Roma - Il mondo scientifico scende in campo contro il sostanziale via libera, da parte del Consiglio dei Ministri, alla introduzione di pesci alloctoni nelle acque interne italiane. Contro il provvedimento avevano già preso posizione diverse associazioni ambientaliste tra cui il Wwf, ma anche il Cirf (Centro Italiano per la Riqualificazione Fluviale) e l’Aiiad (Associazione Italiana Ittiologi Acque Dolci), con una lettera inviata al ministro dell’Ambiente Sergio Costa. Ora, a loro si aggiunge anche l’associazione scientifica Shi (Societas Herpetologica Italica) che ha indirizzato una nota al ministro Costa e alla Commissione Europea. 

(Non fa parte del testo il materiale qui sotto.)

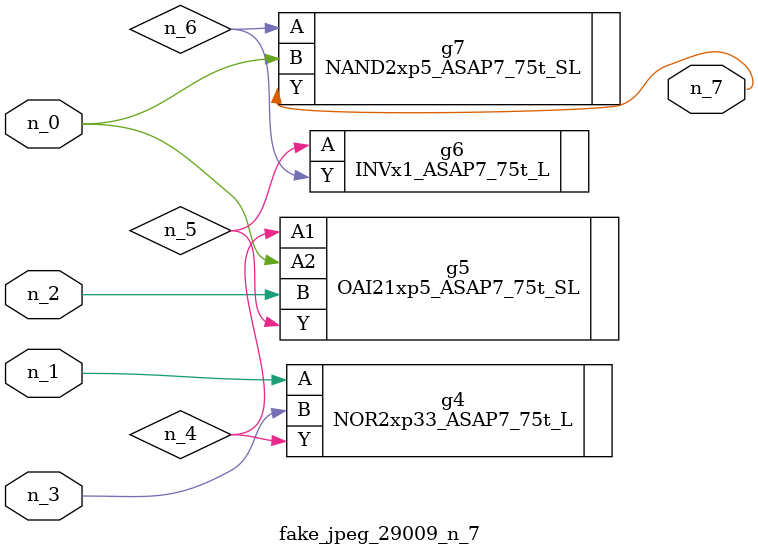
<source format=v>
module fake_jpeg_29009_n_7 (n_0, n_3, n_2, n_1, n_7);

input n_0;
input n_3;
input n_2;
input n_1;

output n_7;

wire n_4;
wire n_6;
wire n_5;

NOR2xp33_ASAP7_75t_L g4 ( 
.A(n_1),
.B(n_3),
.Y(n_4)
);

OAI21xp5_ASAP7_75t_SL g5 ( 
.A1(n_4),
.A2(n_0),
.B(n_2),
.Y(n_5)
);

INVx1_ASAP7_75t_L g6 ( 
.A(n_5),
.Y(n_6)
);

NAND2xp5_ASAP7_75t_SL g7 ( 
.A(n_6),
.B(n_0),
.Y(n_7)
);


endmodule
</source>
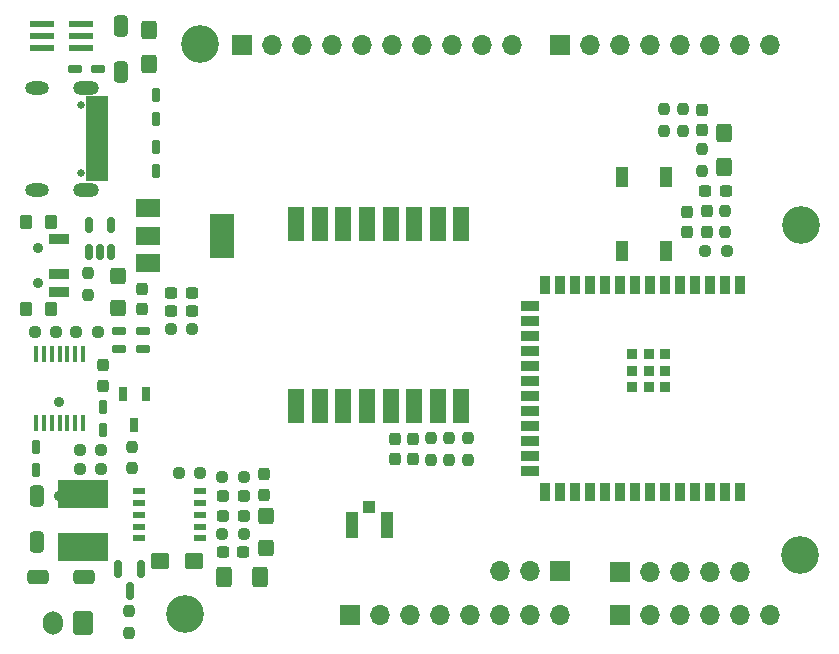
<source format=gbr>
%TF.GenerationSoftware,KiCad,Pcbnew,7.0.6*%
%TF.CreationDate,2024-02-07T19:17:42+08:00*%
%TF.ProjectId,PCB_Main_Board_ESP32S3_RFM95,5043425f-4d61-4696-9e5f-426f6172645f,rev?*%
%TF.SameCoordinates,Original*%
%TF.FileFunction,Soldermask,Top*%
%TF.FilePolarity,Negative*%
%FSLAX46Y46*%
G04 Gerber Fmt 4.6, Leading zero omitted, Abs format (unit mm)*
G04 Created by KiCad (PCBNEW 7.0.6) date 2024-02-07 19:17:42*
%MOMM*%
%LPD*%
G01*
G04 APERTURE LIST*
G04 Aperture macros list*
%AMRoundRect*
0 Rectangle with rounded corners*
0 $1 Rounding radius*
0 $2 $3 $4 $5 $6 $7 $8 $9 X,Y pos of 4 corners*
0 Add a 4 corners polygon primitive as box body*
4,1,4,$2,$3,$4,$5,$6,$7,$8,$9,$2,$3,0*
0 Add four circle primitives for the rounded corners*
1,1,$1+$1,$2,$3*
1,1,$1+$1,$4,$5*
1,1,$1+$1,$6,$7*
1,1,$1+$1,$8,$9*
0 Add four rect primitives between the rounded corners*
20,1,$1+$1,$2,$3,$4,$5,0*
20,1,$1+$1,$4,$5,$6,$7,0*
20,1,$1+$1,$6,$7,$8,$9,0*
20,1,$1+$1,$8,$9,$2,$3,0*%
G04 Aperture macros list end*
%ADD10RoundRect,0.237500X-0.287500X-0.237500X0.287500X-0.237500X0.287500X0.237500X-0.287500X0.237500X0*%
%ADD11C,3.200000*%
%ADD12RoundRect,0.250000X0.600000X0.750000X-0.600000X0.750000X-0.600000X-0.750000X0.600000X-0.750000X0*%
%ADD13O,1.700000X2.000000*%
%ADD14RoundRect,0.237500X-0.250000X-0.237500X0.250000X-0.237500X0.250000X0.237500X-0.250000X0.237500X0*%
%ADD15RoundRect,0.250000X-0.537500X-0.425000X0.537500X-0.425000X0.537500X0.425000X-0.537500X0.425000X0*%
%ADD16RoundRect,0.237500X-0.237500X0.250000X-0.237500X-0.250000X0.237500X-0.250000X0.237500X0.250000X0*%
%ADD17RoundRect,0.237500X0.237500X-0.300000X0.237500X0.300000X-0.237500X0.300000X-0.237500X-0.300000X0*%
%ADD18R,2.000000X1.500000*%
%ADD19R,2.000000X3.800000*%
%ADD20RoundRect,0.237500X0.250000X0.237500X-0.250000X0.237500X-0.250000X-0.237500X0.250000X-0.237500X0*%
%ADD21RoundRect,0.175000X0.175000X-0.425000X0.175000X0.425000X-0.175000X0.425000X-0.175000X-0.425000X0*%
%ADD22C,0.650000*%
%ADD23RoundRect,0.102000X-0.870000X0.150000X-0.870000X-0.150000X0.870000X-0.150000X0.870000X0.150000X0*%
%ADD24O,2.204000X1.204000*%
%ADD25O,2.004000X1.104000*%
%ADD26RoundRect,0.237500X-0.300000X-0.237500X0.300000X-0.237500X0.300000X0.237500X-0.300000X0.237500X0*%
%ADD27R,1.700000X1.700000*%
%ADD28O,1.700000X1.700000*%
%ADD29RoundRect,0.300000X0.300000X-0.600000X0.300000X0.600000X-0.300000X0.600000X-0.300000X-0.600000X0*%
%ADD30RoundRect,0.250000X0.425000X-0.450000X0.425000X0.450000X-0.425000X0.450000X-0.425000X-0.450000X0*%
%ADD31RoundRect,0.175000X-0.175000X0.425000X-0.175000X-0.425000X0.175000X-0.425000X0.175000X0.425000X0*%
%ADD32RoundRect,0.237500X0.237500X-0.250000X0.237500X0.250000X-0.237500X0.250000X-0.237500X-0.250000X0*%
%ADD33C,0.900000*%
%ADD34RoundRect,0.102000X-0.750000X0.350000X-0.750000X-0.350000X0.750000X-0.350000X0.750000X0.350000X0*%
%ADD35RoundRect,0.102000X-0.400000X0.500000X-0.400000X-0.500000X0.400000X-0.500000X0.400000X0.500000X0*%
%ADD36RoundRect,0.175000X0.425000X0.175000X-0.425000X0.175000X-0.425000X-0.175000X0.425000X-0.175000X0*%
%ADD37RoundRect,0.300000X-0.600000X-0.300000X0.600000X-0.300000X0.600000X0.300000X-0.600000X0.300000X0*%
%ADD38RoundRect,0.150000X-0.150000X0.587500X-0.150000X-0.587500X0.150000X-0.587500X0.150000X0.587500X0*%
%ADD39R,1.100000X2.250000*%
%ADD40R,1.050000X1.100000*%
%ADD41R,1.100000X0.510000*%
%ADD42R,0.355600X1.473200*%
%ADD43RoundRect,0.250000X0.400000X0.625000X-0.400000X0.625000X-0.400000X-0.625000X0.400000X-0.625000X0*%
%ADD44RoundRect,0.250000X-0.425000X0.450000X-0.425000X-0.450000X0.425000X-0.450000X0.425000X0.450000X0*%
%ADD45R,4.200000X2.400000*%
%ADD46RoundRect,0.150000X0.150000X-0.512500X0.150000X0.512500X-0.150000X0.512500X-0.150000X-0.512500X0*%
%ADD47RoundRect,0.250000X0.425000X-0.537500X0.425000X0.537500X-0.425000X0.537500X-0.425000X-0.537500X0*%
%ADD48RoundRect,0.300000X-0.300000X0.600000X-0.300000X-0.600000X0.300000X-0.600000X0.300000X0.600000X0*%
%ADD49R,2.000000X0.500000*%
%ADD50RoundRect,0.237500X-0.237500X0.300000X-0.237500X-0.300000X0.237500X-0.300000X0.237500X0.300000X0*%
%ADD51RoundRect,0.237500X-0.237500X0.287500X-0.237500X-0.287500X0.237500X-0.287500X0.237500X0.287500X0*%
%ADD52R,0.900000X1.500000*%
%ADD53R,1.500000X0.900000*%
%ADD54R,0.900000X0.900000*%
%ADD55R,0.650000X1.220000*%
%ADD56R,1.400000X3.000000*%
%ADD57R,1.000000X1.700000*%
G04 APERTURE END LIST*
D10*
%TO.C,D1*%
X56937500Y-98340000D03*
X58687500Y-98340000D03*
%TD*%
D11*
%TO.C,REF\u002A\u002A*%
X105816400Y-103276400D03*
%TD*%
%TO.C,REF\u002A\u002A*%
X53746400Y-108331000D03*
%TD*%
%TO.C,REF\u002A\u002A*%
X55016400Y-60071000D03*
%TD*%
D12*
%TO.C,J1*%
X45050000Y-109100000D03*
D13*
X42550000Y-109100000D03*
%TD*%
D10*
%TO.C,D3*%
X56937500Y-99965000D03*
X58687500Y-99965000D03*
%TD*%
D14*
%TO.C,R2*%
X53187500Y-96365000D03*
X55012500Y-96365000D03*
%TD*%
D15*
%TO.C,C1*%
X51612500Y-103815000D03*
X54487500Y-103815000D03*
%TD*%
D16*
%TO.C,R7*%
X76100000Y-93395000D03*
X76100000Y-95220000D03*
%TD*%
D17*
%TO.C,C7*%
X71470000Y-95200000D03*
X71470000Y-93475000D03*
%TD*%
D18*
%TO.C,U7*%
X50585000Y-73960000D03*
X50585000Y-76260000D03*
D19*
X56885000Y-76260000D03*
D18*
X50585000Y-78560000D03*
%TD*%
D20*
%TO.C,R4*%
X58700000Y-96740000D03*
X56875000Y-96740000D03*
%TD*%
D17*
%TO.C,C6*%
X73010000Y-95190000D03*
X73010000Y-93465000D03*
%TD*%
%TO.C,C8*%
X96260000Y-75972500D03*
X96260000Y-74247500D03*
%TD*%
D21*
%TO.C,D16*%
X41100000Y-94130000D03*
X41100000Y-96130000D03*
%TD*%
D22*
%TO.C,J2*%
X44880000Y-65185000D03*
X44880000Y-70965000D03*
D23*
X46250000Y-64725000D03*
X46250000Y-65525000D03*
X46250000Y-66825000D03*
X46250000Y-67825000D03*
X46250000Y-68325000D03*
X46250000Y-69325000D03*
X46250000Y-70625000D03*
X46250000Y-71425000D03*
X46250000Y-71125000D03*
X46250000Y-70325000D03*
X46250000Y-69825000D03*
X46250000Y-68825000D03*
X46250000Y-67325000D03*
X46250000Y-66325000D03*
X46250000Y-65825000D03*
X46250000Y-65025000D03*
D24*
X45360000Y-63750000D03*
X45360000Y-72400000D03*
D25*
X41180000Y-63750000D03*
X41180000Y-72400000D03*
%TD*%
D26*
%TO.C,C20*%
X52575000Y-82652500D03*
X54300000Y-82652500D03*
%TD*%
D14*
%TO.C,R20*%
X44787500Y-96000000D03*
X46612500Y-96000000D03*
%TD*%
D27*
%TO.C,J5*%
X90590000Y-108350000D03*
D28*
X93130000Y-108350000D03*
X95670000Y-108350000D03*
X98210000Y-108350000D03*
X100750000Y-108350000D03*
X103290000Y-108350000D03*
%TD*%
D29*
%TO.C,D8*%
X41162500Y-102190000D03*
X41162500Y-98290000D03*
%TD*%
D30*
%TO.C,C5*%
X60600000Y-102740000D03*
X60600000Y-100040000D03*
%TD*%
D16*
%TO.C,R29*%
X49250000Y-94127500D03*
X49250000Y-95952500D03*
%TD*%
D31*
%TO.C,D5*%
X51225000Y-70750000D03*
X51225000Y-68750000D03*
%TD*%
D21*
%TO.C,D6*%
X51225000Y-64350000D03*
X51225000Y-66350000D03*
%TD*%
D32*
%TO.C,R16*%
X95850000Y-67365000D03*
X95850000Y-65540000D03*
%TD*%
D33*
%TO.C,S1*%
X41300000Y-77290000D03*
X41300000Y-80290000D03*
D34*
X43050000Y-76540000D03*
X43050000Y-79540000D03*
X43050000Y-81040000D03*
D35*
X42350000Y-75140000D03*
X40250000Y-75140000D03*
X40250000Y-82440000D03*
X42350000Y-82440000D03*
%TD*%
D14*
%TO.C,R22*%
X44507500Y-84410000D03*
X46332500Y-84410000D03*
%TD*%
D27*
%TO.C,J10*%
X85460000Y-104690000D03*
D28*
X82920000Y-104690000D03*
X80380000Y-104690000D03*
%TD*%
D11*
%TO.C,REF\u002A\u002A*%
X105850000Y-75350000D03*
%TD*%
D20*
%TO.C,R30*%
X54350000Y-84202500D03*
X52525000Y-84202500D03*
%TD*%
D36*
%TO.C,D2*%
X44375000Y-62175000D03*
X46375000Y-62175000D03*
%TD*%
D20*
%TO.C,R24*%
X42837500Y-84390000D03*
X41012500Y-84390000D03*
%TD*%
D37*
%TO.C,D7*%
X41275000Y-105200000D03*
X45175000Y-105200000D03*
%TD*%
D14*
%TO.C,R21*%
X44807500Y-94390000D03*
X46632500Y-94390000D03*
%TD*%
D27*
%TO.C,J6*%
X67710000Y-108350000D03*
D28*
X70250000Y-108350000D03*
X72790000Y-108350000D03*
X75330000Y-108350000D03*
X77870000Y-108350000D03*
X80410000Y-108350000D03*
X82950000Y-108350000D03*
X85490000Y-108350000D03*
%TD*%
D38*
%TO.C,Q1*%
X49975000Y-104462500D03*
X48075000Y-104462500D03*
X49025000Y-106337500D03*
%TD*%
D26*
%TO.C,C21*%
X52575000Y-81090000D03*
X54300000Y-81090000D03*
%TD*%
D16*
%TO.C,R6*%
X74550000Y-93405000D03*
X74550000Y-95230000D03*
%TD*%
D39*
%TO.C,J4*%
X70785000Y-100770000D03*
X67835000Y-100770000D03*
D40*
X69310000Y-99220000D03*
%TD*%
D41*
%TO.C,U1*%
X54962500Y-101890000D03*
X54962500Y-100890000D03*
X54962500Y-99890000D03*
X54962500Y-98890000D03*
X54962500Y-97890000D03*
X49862500Y-97890000D03*
X49862500Y-98890000D03*
X49862500Y-99890000D03*
X49862500Y-100890000D03*
X49862500Y-101890000D03*
%TD*%
D42*
%TO.C,U6*%
X41144200Y-92101000D03*
X41804600Y-92101000D03*
X42439600Y-92101000D03*
X43100000Y-92101000D03*
X43760400Y-92101000D03*
X44395400Y-92101000D03*
X45055800Y-92101000D03*
X45055800Y-86259000D03*
X44395400Y-86259000D03*
X43760400Y-86259000D03*
X43100000Y-86259000D03*
X42439600Y-86259000D03*
X41804600Y-86259000D03*
X41144200Y-86259000D03*
%TD*%
D26*
%TO.C,C3*%
X56925000Y-103015000D03*
X58650000Y-103015000D03*
%TD*%
D36*
%TO.C,D19*%
X50150000Y-84350000D03*
X48150000Y-84350000D03*
%TD*%
D43*
%TO.C,R5*%
X60100000Y-105140000D03*
X57000000Y-105140000D03*
%TD*%
D32*
%TO.C,R28*%
X97470000Y-70770000D03*
X97470000Y-68945000D03*
%TD*%
D44*
%TO.C,C18*%
X48050000Y-79690000D03*
X48050000Y-82390000D03*
%TD*%
D45*
%TO.C,L1*%
X45075000Y-102625000D03*
X45075000Y-98125000D03*
%TD*%
D27*
%TO.C,J7*%
X85480000Y-60100000D03*
D28*
X88020000Y-60100000D03*
X90560000Y-60100000D03*
X93100000Y-60100000D03*
X95640000Y-60100000D03*
X98180000Y-60100000D03*
X100720000Y-60100000D03*
X103260000Y-60100000D03*
%TD*%
D14*
%TO.C,R3*%
X56887500Y-101490000D03*
X58712500Y-101490000D03*
%TD*%
D36*
%TO.C,D18*%
X48160000Y-85870000D03*
X50160000Y-85870000D03*
%TD*%
D46*
%TO.C,IC1*%
X45550000Y-77665000D03*
X46500000Y-77665000D03*
X47450000Y-77665000D03*
X47450000Y-75390000D03*
X45550000Y-75390000D03*
%TD*%
D26*
%TO.C,C15*%
X97767500Y-72450000D03*
X99492500Y-72450000D03*
%TD*%
D32*
%TO.C,R15*%
X94300000Y-67375000D03*
X94300000Y-65550000D03*
%TD*%
%TO.C,R23*%
X99480000Y-75962500D03*
X99480000Y-74137500D03*
%TD*%
D14*
%TO.C,R25*%
X97777500Y-77550000D03*
X99602500Y-77550000D03*
%TD*%
D47*
%TO.C,C2*%
X50675000Y-61737500D03*
X50675000Y-58862500D03*
%TD*%
D32*
%TO.C,R27*%
X45475000Y-81252500D03*
X45475000Y-79427500D03*
%TD*%
D48*
%TO.C,D4*%
X48300000Y-58500000D03*
X48300000Y-62400000D03*
%TD*%
D49*
%TO.C,J12*%
X41625000Y-58375000D03*
X44925000Y-58375000D03*
X41625000Y-59375000D03*
X44925000Y-59375000D03*
X41625000Y-60375000D03*
X44925000Y-60375000D03*
%TD*%
D50*
%TO.C,C22*%
X46775000Y-87257500D03*
X46775000Y-88982500D03*
%TD*%
D47*
%TO.C,C16*%
X99360000Y-70457500D03*
X99360000Y-67582500D03*
%TD*%
D17*
%TO.C,C19*%
X50085000Y-82502500D03*
X50085000Y-80777500D03*
%TD*%
D51*
%TO.C,D20*%
X97460000Y-65585000D03*
X97460000Y-67335000D03*
%TD*%
D52*
%TO.C,U5*%
X100690000Y-80450000D03*
X99420000Y-80450000D03*
X98150000Y-80450000D03*
X96880000Y-80450000D03*
X95610000Y-80450000D03*
X94340000Y-80450000D03*
X93070000Y-80450000D03*
X91800000Y-80450000D03*
X90530000Y-80450000D03*
X89260000Y-80450000D03*
X87990000Y-80450000D03*
X86720000Y-80450000D03*
X85450000Y-80450000D03*
X84180000Y-80450000D03*
D53*
X82930000Y-82215000D03*
X82930000Y-83485000D03*
X82930000Y-84755000D03*
X82930000Y-86025000D03*
X82930000Y-87295000D03*
X82930000Y-88565000D03*
X82930000Y-89835000D03*
X82930000Y-91105000D03*
X82930000Y-92375000D03*
X82930000Y-93645000D03*
X82930000Y-94915000D03*
X82930000Y-96185000D03*
D52*
X84180000Y-97950000D03*
X85450000Y-97950000D03*
X86720000Y-97950000D03*
X87990000Y-97950000D03*
X89260000Y-97950000D03*
X90530000Y-97950000D03*
X91800000Y-97950000D03*
X93070000Y-97950000D03*
X94340000Y-97950000D03*
X95610000Y-97950000D03*
X96880000Y-97950000D03*
X98150000Y-97950000D03*
X99420000Y-97950000D03*
X100690000Y-97950000D03*
D54*
X92970000Y-87700000D03*
X92970000Y-86300000D03*
X92970000Y-89100000D03*
X91570000Y-86300000D03*
X91570000Y-87700000D03*
X91570000Y-89100000D03*
X94370000Y-86300000D03*
X94370000Y-87700000D03*
X94370000Y-89100000D03*
%TD*%
D16*
%TO.C,R1*%
X48975000Y-108052500D03*
X48975000Y-109877500D03*
%TD*%
D50*
%TO.C,C4*%
X60425000Y-96477500D03*
X60425000Y-98202500D03*
%TD*%
D55*
%TO.C,Q2*%
X50375000Y-89705000D03*
X48475000Y-89705000D03*
X49425000Y-92325000D03*
%TD*%
D27*
%TO.C,J9*%
X58540000Y-60100000D03*
D28*
X61080000Y-60100000D03*
X63620000Y-60100000D03*
X66160000Y-60100000D03*
X68700000Y-60100000D03*
X71240000Y-60100000D03*
X73780000Y-60100000D03*
X76320000Y-60100000D03*
X78860000Y-60100000D03*
X81400000Y-60100000D03*
%TD*%
D27*
%TO.C,J11*%
X90580000Y-104760000D03*
D28*
X93120000Y-104760000D03*
X95660000Y-104760000D03*
X98200000Y-104760000D03*
X100740000Y-104760000D03*
%TD*%
D16*
%TO.C,R8*%
X77660000Y-93395000D03*
X77660000Y-95220000D03*
%TD*%
D50*
%TO.C,C17*%
X97900000Y-74197500D03*
X97900000Y-75922500D03*
%TD*%
D56*
%TO.C,U2*%
X77120000Y-75300000D03*
X75120000Y-75300000D03*
X73120000Y-75300000D03*
X71120000Y-75300000D03*
X69120000Y-75300000D03*
X67120000Y-75300000D03*
X65120000Y-75300000D03*
X63120000Y-75300000D03*
X63120000Y-90700000D03*
X65120000Y-90700000D03*
X67120000Y-90700000D03*
X69120000Y-90700000D03*
X71120000Y-90700000D03*
X73120000Y-90700000D03*
X75120000Y-90700000D03*
X77120000Y-90700000D03*
%TD*%
D57*
%TO.C,S2*%
X90680000Y-77602500D03*
X90680000Y-71302500D03*
X94480000Y-77602500D03*
X94480000Y-71302500D03*
%TD*%
D21*
%TO.C,D17*%
X46750000Y-90730000D03*
X46750000Y-92730000D03*
%TD*%
D33*
%TO.C,P1*%
X43080000Y-98320000D03*
X43080000Y-90320000D03*
%TD*%
M02*

</source>
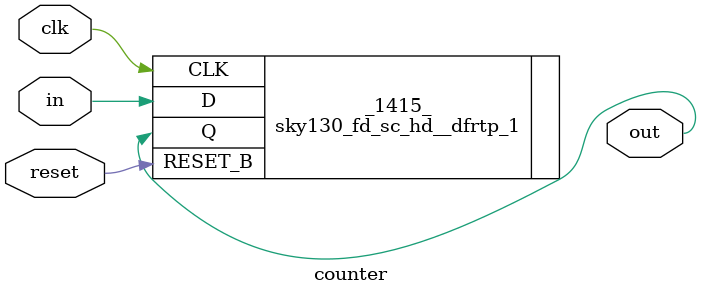
<source format=v>
/* Generated by Yosys 0.8+ */

(* hdlname = "\\counter" *)
(* top =  1  *)
(* src = "synthesis/tests/counter.v:16.1-32.10" *)
module counter(clk, reset, in, out);
  (* src = "synthesis/tests/counter.v:17.14-17.17" *)
  input clk;
  (* src = "synthesis/tests/counter.v:19.18-19.21" *)
  output out;
  (* src = "synthesis/tests/counter.v:18.14-18.19" *)
  input reset;
  input in;
  (* src = "synthesis/tests/counter.v:22.3-28.6" *)
  sky130_fd_sc_hd__dfrtp_1 _1415_ (
    .CLK(clk),
    .D(in),
    .Q(out),
    .RESET_B(reset)
  );
endmodule

</source>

Nel testo, firmato dal presidente di Shi, Roberto Sindaco, si ricorda che «il Consiglio dei Ministri nella seduta del 4 aprile scorso ha approvato, tra l’altro, il ‘Regolamento recante ulteriori modifiche all’articolo 12 del decreto del Presidente della Repubblica 8 settembre 1997, n. 357, concernente attuazione della direttiva 92/43/CEE del Consiglio del 21 maggio 1992 relativa alla conservazione degli habitat naturali e seminaturali, nonché della flora e della fauna selvatiche’. Si tratta di un provvedimento che potrebbe mettere a gravissimo rischio la biodiversità fluviale».

Il nuovo regolamento dispone che, in presenza di motivate ragioni di interesse pubblico, il ministero dell’Ambiente possa derogare al divieto di reintroduzione, introduzione e popolamento in natura di specie e popolazioni non autoctone nel territorio italiano, sulla base sia di studi che evidenzino l’assenza di effetti negativi sull’ambiente, sia di appositi criteri, che lo stesso dovrà adottare entro il termine di sei mesi dalla data di entrata in vigore del provvedimento. 

«Ci si chiede quali siano gli ‘imperativi motivi di interesse pubblico’ - commenta la Shi - ignorando la letteratura scientifica mondiale che indica le immissioni di ittiofauna alloctona come una delle principali minacce, a livello globale, per gli ecosistemi acquatici e per molte specie minacciate». Per la Societas Herpetologica Italica, il provvedimento - modificando il decreto del Presidente della Repubblica del 1997 che ha recepito la Direttiva Habitat -»pone certamente le condizioni perché l’Italia possa essere assoggetta a una nuova procedura di infrazione».

«La nostra società scientifica - conclude la Shi - si appella al ministro dell’Ambiente perché tutto questo venga scongiurato, a tutela della fauna nel suo complesso e delle 41 specie di pesci autoctoni, 13 delle quali endemiche, tuttora presenti nelle acque interne italiane, di numerose specie di anfibi endemici, di innumerevoli specie di invertebrati e della conservazione della Natura italiana nel suo complesso».